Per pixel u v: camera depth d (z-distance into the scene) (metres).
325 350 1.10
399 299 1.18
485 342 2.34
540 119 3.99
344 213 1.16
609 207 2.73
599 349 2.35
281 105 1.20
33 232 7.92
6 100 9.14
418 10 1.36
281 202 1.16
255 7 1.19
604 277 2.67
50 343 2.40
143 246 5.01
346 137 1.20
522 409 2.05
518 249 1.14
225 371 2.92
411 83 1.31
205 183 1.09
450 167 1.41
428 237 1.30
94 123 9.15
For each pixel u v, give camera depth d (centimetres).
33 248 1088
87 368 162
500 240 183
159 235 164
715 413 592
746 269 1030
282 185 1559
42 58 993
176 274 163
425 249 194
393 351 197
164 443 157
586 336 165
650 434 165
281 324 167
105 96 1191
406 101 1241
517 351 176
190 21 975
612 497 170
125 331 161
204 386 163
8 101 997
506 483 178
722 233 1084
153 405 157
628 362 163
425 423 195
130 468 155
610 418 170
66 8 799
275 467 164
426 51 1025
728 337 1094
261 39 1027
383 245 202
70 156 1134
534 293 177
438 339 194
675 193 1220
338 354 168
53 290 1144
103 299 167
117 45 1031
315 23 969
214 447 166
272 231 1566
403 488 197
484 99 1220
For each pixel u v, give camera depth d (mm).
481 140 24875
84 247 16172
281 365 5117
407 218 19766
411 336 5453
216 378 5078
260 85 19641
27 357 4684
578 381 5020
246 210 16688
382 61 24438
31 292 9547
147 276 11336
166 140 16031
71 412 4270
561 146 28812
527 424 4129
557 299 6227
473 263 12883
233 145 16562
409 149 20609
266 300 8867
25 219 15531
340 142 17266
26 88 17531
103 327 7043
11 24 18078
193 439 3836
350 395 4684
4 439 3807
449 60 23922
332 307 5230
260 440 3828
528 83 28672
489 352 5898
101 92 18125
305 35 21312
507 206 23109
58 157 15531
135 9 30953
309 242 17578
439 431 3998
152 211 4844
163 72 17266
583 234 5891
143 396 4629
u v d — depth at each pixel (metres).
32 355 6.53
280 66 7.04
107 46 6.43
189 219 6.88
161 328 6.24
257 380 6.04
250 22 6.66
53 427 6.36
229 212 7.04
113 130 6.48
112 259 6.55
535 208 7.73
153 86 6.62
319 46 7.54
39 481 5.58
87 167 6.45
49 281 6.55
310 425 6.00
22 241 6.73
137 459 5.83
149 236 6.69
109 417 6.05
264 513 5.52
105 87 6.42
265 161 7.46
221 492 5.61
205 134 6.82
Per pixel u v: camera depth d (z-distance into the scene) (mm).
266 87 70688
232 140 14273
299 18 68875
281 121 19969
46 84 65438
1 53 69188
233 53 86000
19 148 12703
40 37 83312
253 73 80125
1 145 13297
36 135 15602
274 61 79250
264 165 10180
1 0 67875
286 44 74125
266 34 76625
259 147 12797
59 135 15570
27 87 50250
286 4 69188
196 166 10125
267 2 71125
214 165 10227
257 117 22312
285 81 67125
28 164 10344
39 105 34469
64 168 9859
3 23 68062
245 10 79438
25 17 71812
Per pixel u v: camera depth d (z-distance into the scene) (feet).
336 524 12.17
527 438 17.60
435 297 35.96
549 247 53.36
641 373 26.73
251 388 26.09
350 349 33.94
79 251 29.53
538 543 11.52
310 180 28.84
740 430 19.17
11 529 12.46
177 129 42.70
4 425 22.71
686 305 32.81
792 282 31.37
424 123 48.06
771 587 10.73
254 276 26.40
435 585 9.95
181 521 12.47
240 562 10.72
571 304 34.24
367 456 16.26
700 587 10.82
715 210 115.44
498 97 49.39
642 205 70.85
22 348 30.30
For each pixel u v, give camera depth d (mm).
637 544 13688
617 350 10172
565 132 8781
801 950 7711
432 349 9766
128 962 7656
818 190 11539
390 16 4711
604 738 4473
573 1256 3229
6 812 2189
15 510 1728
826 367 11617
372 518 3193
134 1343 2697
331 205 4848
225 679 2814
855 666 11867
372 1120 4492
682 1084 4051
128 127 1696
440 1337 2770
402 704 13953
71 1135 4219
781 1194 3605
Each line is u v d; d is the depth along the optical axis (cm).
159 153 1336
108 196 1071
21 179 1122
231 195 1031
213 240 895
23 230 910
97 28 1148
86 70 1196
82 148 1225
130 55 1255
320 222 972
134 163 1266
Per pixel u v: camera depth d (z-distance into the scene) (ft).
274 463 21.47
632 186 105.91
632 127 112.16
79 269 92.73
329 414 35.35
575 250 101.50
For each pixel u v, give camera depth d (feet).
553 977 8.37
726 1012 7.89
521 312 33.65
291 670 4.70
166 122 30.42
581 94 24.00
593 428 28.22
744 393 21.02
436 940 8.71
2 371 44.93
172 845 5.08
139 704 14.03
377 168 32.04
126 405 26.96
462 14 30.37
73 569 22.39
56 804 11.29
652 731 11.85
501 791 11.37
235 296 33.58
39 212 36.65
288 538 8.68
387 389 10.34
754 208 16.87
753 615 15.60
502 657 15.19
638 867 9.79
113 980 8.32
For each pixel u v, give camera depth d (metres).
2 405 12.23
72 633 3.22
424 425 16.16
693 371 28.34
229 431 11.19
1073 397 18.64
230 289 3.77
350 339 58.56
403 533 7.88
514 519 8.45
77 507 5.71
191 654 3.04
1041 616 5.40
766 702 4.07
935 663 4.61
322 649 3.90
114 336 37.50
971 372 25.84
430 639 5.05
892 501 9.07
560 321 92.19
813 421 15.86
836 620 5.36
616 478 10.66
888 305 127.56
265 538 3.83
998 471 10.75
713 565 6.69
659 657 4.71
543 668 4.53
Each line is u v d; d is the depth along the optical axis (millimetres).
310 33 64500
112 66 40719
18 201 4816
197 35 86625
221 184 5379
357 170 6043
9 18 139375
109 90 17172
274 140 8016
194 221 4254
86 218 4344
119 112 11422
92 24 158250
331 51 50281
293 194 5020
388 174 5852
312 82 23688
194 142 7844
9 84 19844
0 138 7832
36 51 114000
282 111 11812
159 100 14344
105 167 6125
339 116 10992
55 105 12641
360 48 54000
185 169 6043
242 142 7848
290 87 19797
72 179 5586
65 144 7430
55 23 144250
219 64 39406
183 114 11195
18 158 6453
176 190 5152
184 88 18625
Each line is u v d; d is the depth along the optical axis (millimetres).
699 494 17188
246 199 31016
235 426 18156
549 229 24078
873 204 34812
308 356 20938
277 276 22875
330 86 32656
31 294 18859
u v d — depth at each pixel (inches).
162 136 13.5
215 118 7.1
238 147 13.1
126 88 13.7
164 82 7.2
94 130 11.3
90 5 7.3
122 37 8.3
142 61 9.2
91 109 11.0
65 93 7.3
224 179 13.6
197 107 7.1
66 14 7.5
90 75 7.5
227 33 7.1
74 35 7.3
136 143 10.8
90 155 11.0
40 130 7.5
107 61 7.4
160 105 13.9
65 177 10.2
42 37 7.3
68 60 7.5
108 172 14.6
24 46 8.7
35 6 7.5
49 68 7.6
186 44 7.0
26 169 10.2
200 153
........
◆ **Directions for this task**: From the first line to the last, retype the data exactly.

◆ **Answer box**:
Per pixel u v: camera depth d (z-distance into the scene) (metres).
325 350 1.10
399 299 1.18
485 342 2.34
540 119 3.99
344 213 1.16
609 207 2.73
599 349 2.35
281 105 1.20
33 232 7.92
6 100 9.14
418 10 1.36
281 202 1.16
255 7 1.19
604 277 2.67
50 343 2.40
143 246 5.01
346 137 1.20
522 409 2.05
518 249 1.14
225 371 2.92
411 83 1.31
205 183 1.09
450 167 1.41
428 237 1.30
94 123 9.15
For each pixel u v, give camera depth d (centimetres).
33 248 1088
87 368 162
500 240 183
159 235 164
715 413 592
746 269 1030
282 185 1559
42 58 993
176 274 163
425 249 194
393 351 197
164 443 157
586 336 165
650 434 165
281 324 167
105 96 1191
406 101 1241
517 351 176
190 21 975
612 497 170
125 331 161
204 386 163
8 101 997
506 483 178
722 233 1084
153 405 157
628 362 163
425 423 195
130 468 155
610 418 170
66 8 799
275 467 164
426 51 1025
728 337 1094
261 39 1027
383 245 202
70 156 1134
534 293 177
438 339 194
675 193 1220
338 354 168
53 290 1144
103 299 167
117 45 1031
315 23 969
214 447 166
272 231 1566
403 488 197
484 99 1220
For each pixel u v, give camera depth d (mm).
481 140 24875
84 247 16172
281 365 5117
407 218 19766
411 336 5453
216 378 5078
260 85 19641
27 357 4684
578 381 5020
246 210 16688
382 61 24438
31 292 9547
147 276 11336
166 140 16031
71 412 4270
561 146 28812
527 424 4129
557 299 6227
473 263 12883
233 145 16562
409 149 20609
266 300 8867
25 219 15531
340 142 17266
26 88 17531
103 327 7043
11 24 18078
193 439 3836
350 395 4684
4 439 3807
449 60 23922
332 307 5230
260 440 3828
528 83 28672
489 352 5898
101 92 18125
305 35 21312
507 206 23109
58 157 15531
135 9 30953
309 242 17578
439 431 3998
152 211 4844
163 72 17266
583 234 5891
143 396 4629
u v d — depth at each pixel (metres).
32 355 6.53
280 66 7.04
107 46 6.43
189 219 6.88
161 328 6.24
257 380 6.04
250 22 6.66
53 427 6.36
229 212 7.04
113 130 6.48
112 259 6.55
535 208 7.73
153 86 6.62
319 46 7.54
39 481 5.58
87 167 6.45
49 281 6.55
310 425 6.00
22 241 6.73
137 459 5.83
149 236 6.69
109 417 6.05
264 513 5.52
105 87 6.42
265 161 7.46
221 492 5.61
205 134 6.82
Per pixel u v: camera depth d (z-distance into the scene) (mm).
266 87 70688
232 140 14273
299 18 68875
281 121 19969
46 84 65438
1 53 69188
233 53 86000
19 148 12703
40 37 83312
253 73 80125
1 145 13297
36 135 15602
274 61 79250
264 165 10180
1 0 67875
286 44 74125
266 34 76625
259 147 12797
59 135 15570
27 87 50250
286 4 69188
196 166 10125
267 2 71125
214 165 10227
257 117 22312
285 81 67125
28 164 10344
39 105 34469
64 168 9859
3 23 68062
245 10 79438
25 17 71812
Per pixel u v: camera depth d (z-distance into the scene) (feet).
336 524 12.17
527 438 17.60
435 297 35.96
549 247 53.36
641 373 26.73
251 388 26.09
350 349 33.94
79 251 29.53
538 543 11.52
310 180 28.84
740 430 19.17
11 529 12.46
177 129 42.70
4 425 22.71
686 305 32.81
792 282 31.37
424 123 48.06
771 587 10.73
254 276 26.40
435 585 9.95
181 521 12.47
240 562 10.72
571 304 34.24
367 456 16.26
700 587 10.82
715 210 115.44
498 97 49.39
642 205 70.85
22 348 30.30
For each pixel u v, give camera depth d (mm).
637 544 13688
617 350 10172
565 132 8781
801 950 7711
432 349 9766
128 962 7656
818 190 11539
390 16 4711
604 738 4473
573 1256 3229
6 812 2189
15 510 1728
826 367 11617
372 518 3193
134 1343 2697
331 205 4848
225 679 2814
855 666 11867
372 1120 4492
682 1084 4051
128 127 1696
440 1337 2770
402 704 13953
71 1135 4219
781 1194 3605
Each line is u v d; d is the depth along the optical axis (cm).
159 153 1336
108 196 1071
21 179 1122
231 195 1031
213 240 895
23 230 910
97 28 1148
86 70 1196
82 148 1225
130 55 1255
320 222 972
134 163 1266
Per pixel u v: camera depth d (z-distance into the scene) (ft).
274 463 21.47
632 186 105.91
632 127 112.16
79 269 92.73
329 414 35.35
575 250 101.50
For each pixel u v, give camera depth d (feet).
553 977 8.37
726 1012 7.89
521 312 33.65
291 670 4.70
166 122 30.42
581 94 24.00
593 428 28.22
744 393 21.02
436 940 8.71
2 371 44.93
172 845 5.08
139 704 14.03
377 168 32.04
126 405 26.96
462 14 30.37
73 569 22.39
56 804 11.29
652 731 11.85
501 791 11.37
235 296 33.58
39 212 36.65
288 538 8.68
387 389 10.34
754 208 16.87
753 615 15.60
502 657 15.19
638 867 9.79
113 980 8.32
For each pixel u v, give camera depth d (metres).
2 405 12.23
72 633 3.22
424 425 16.16
693 371 28.34
229 431 11.19
1073 397 18.64
230 289 3.77
350 339 58.56
403 533 7.88
514 519 8.45
77 507 5.71
191 654 3.04
1041 616 5.40
766 702 4.07
935 663 4.61
322 649 3.90
114 336 37.50
971 372 25.84
430 639 5.05
892 501 9.07
560 321 92.19
813 421 15.86
836 620 5.36
616 478 10.66
888 305 127.56
265 538 3.83
998 471 10.75
713 565 6.69
659 657 4.71
543 668 4.53
Each line is u v d; d is the depth along the optical axis (millimetres).
310 33 64500
112 66 40719
18 201 4816
197 35 86625
221 184 5379
357 170 6043
9 18 139375
109 90 17172
274 140 8016
194 221 4254
86 218 4344
119 112 11422
92 24 158250
331 51 50281
293 194 5020
388 174 5852
312 82 23688
194 142 7844
9 84 19844
0 138 7832
36 51 114000
282 111 11812
159 100 14344
105 167 6125
339 116 10992
55 105 12641
360 48 54000
185 169 6043
242 142 7848
290 87 19797
72 179 5586
65 144 7430
55 23 144250
219 64 39406
183 114 11195
18 158 6453
176 190 5152
184 88 18625
Each line is u v d; d is the depth along the optical axis (millimetres).
699 494 17188
246 199 31016
235 426 18156
549 229 24078
873 204 34812
308 356 20938
277 276 22875
330 86 32656
31 294 18859
u v d — depth at each pixel (inches).
162 136 13.5
215 118 7.1
238 147 13.1
126 88 13.7
164 82 7.2
94 130 11.3
90 5 7.3
122 37 8.3
142 61 9.2
91 109 11.0
65 93 7.3
224 179 13.6
197 107 7.1
66 14 7.5
90 75 7.5
227 33 7.1
74 35 7.3
136 143 10.8
90 155 11.0
40 130 7.5
107 61 7.4
160 105 13.9
65 177 10.2
42 37 7.3
68 60 7.5
108 172 14.6
24 46 8.7
35 6 7.5
49 68 7.6
186 44 7.0
26 169 10.2
200 153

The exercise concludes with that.